#### Passage

Oh, so you're thinking that you want to set the memory allocation policy for the vCPU threads to match the <memnode> that the vCPU is associated with. I'm not convinced that is a good idea actually. IMHO <memnode> should only affect the placement of the guest RAM block. I'd class memory allocations done by the vCPU threads as being part of the QEMU global memory pool, so I think I'd expect them to be using <memory> settings not <memnode>. Regards, Daniel -- |: http://berrange.com -o- http://www.flickr.com/photos/dberrange/ :| |: http://libvirt.org -o- http://virt-manager.org :| |: http://autobuild.org -o- http://search.cpan.org/~danberr/ :| |: http://entangle-photo.org -o- http://live.gnome.org/gtk-vnc :|

On Wed, May 28, 2014 at 11:48:31AM +0200, Martin Kletzander wrote:
Caveats:
- I'm not sure how cpu hotplug is done with guest numa nodes, but if there is a possibility to increase the number of numa nodes (which does not make sense to me from (a) user point of view and (b) our XMLs and APIs), we need to be able to hotplug the ram as well,
AFAIK, you cannot change the NUMA topology once booted. You'd have to and any new CPUs to existing NUMA nodes (assuming they have space). Likewise I'd expect that any RAM would have to be added to existing defined nodes. Of course ultimately nothing should stop the user defining some "empty" NUMA nodes if they want space to add new CPUs beyond the initial setup.
- virDomainGetNumaParameters() now reflects only the /domain/numatune/memory settings, not 'memnode' ones,
Yep, that's fine, though we'll likely want to have new APIs to deal with the guest NUMA node settings.
- virDomainSetNumaParameters() is not allowed when there is some /domain/numatune/memnode parameter as we can query memdev info, but not change it (if I understood the QEMU side correctly),
- when domain is started, cpuset.mems cgroup is not modified per for each vcpu, this will be fixed, but the question is how to handle it for non-strict settings [*],
- automatic numad placement can be now used together with memnode settings which IMHO doesn't make any sense, but I was hesitant to disable that in case somebody has a constructive criticism in this area.
IMHO if you're doing fine grained configuration of guest <-> host NUMA nodes, then you're not going to want numad. numad is really serving the use cases where you're lazy and want to ignore NUMA settings in the guest config. IOW, I think it is fine to forbid numad.

#### Source material
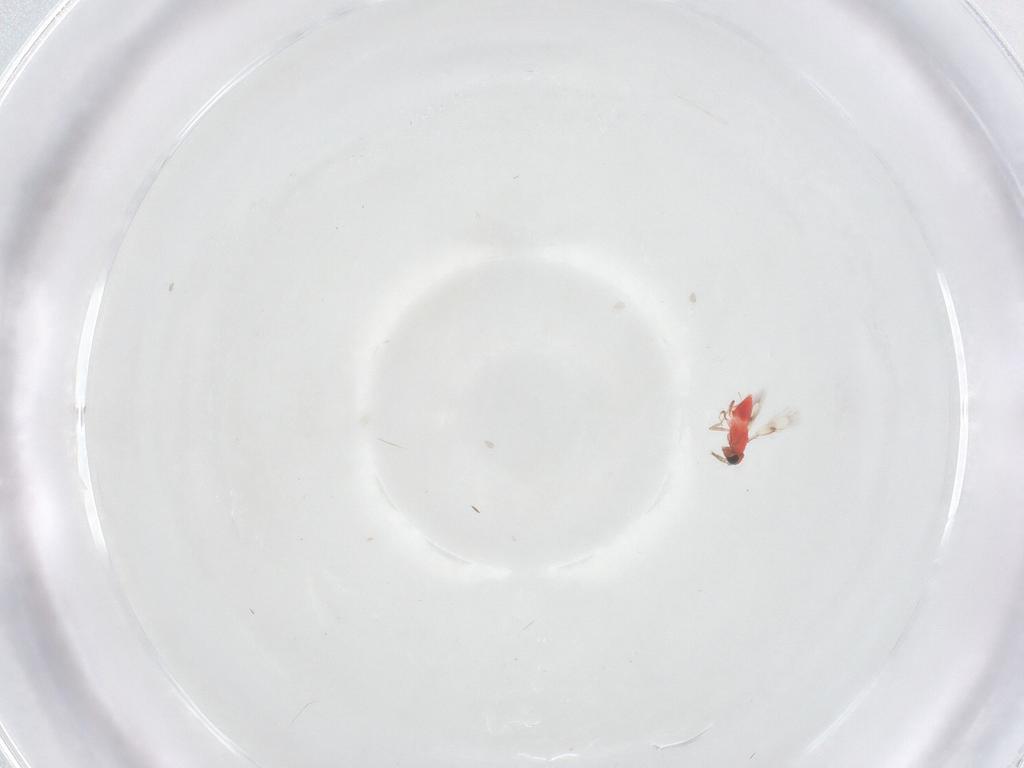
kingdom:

#### Stated exercise 1
Answer these questions about the NUMA discussion:
(a) What does the reply say <memnode> should only affect?
(b) Which settings does virDomainGetNumaParameters() now reflect?
(c) What does the reply say it is fine to forbid?
#### Stated exercise 2
Return the stretch of the NUMA discussion from "- virDomainGetNumaParameters() now" through "NUMA node settings.", copied word for word.
The listing is not needed for any of this.

#### Correct output 1
(a) The placement of the guest RAM block.
(b) Only the /domain/numatune/memory settings, not 'memnode' ones.
(c) numad.

#### Correct output 2
- virDomainGetNumaParameters() now reflects only the /domain/numatune/memory settings, not 'memnode' ones,
Yep, that's fine, though we'll likely want to have new APIs to deal with the guest NUMA node settings.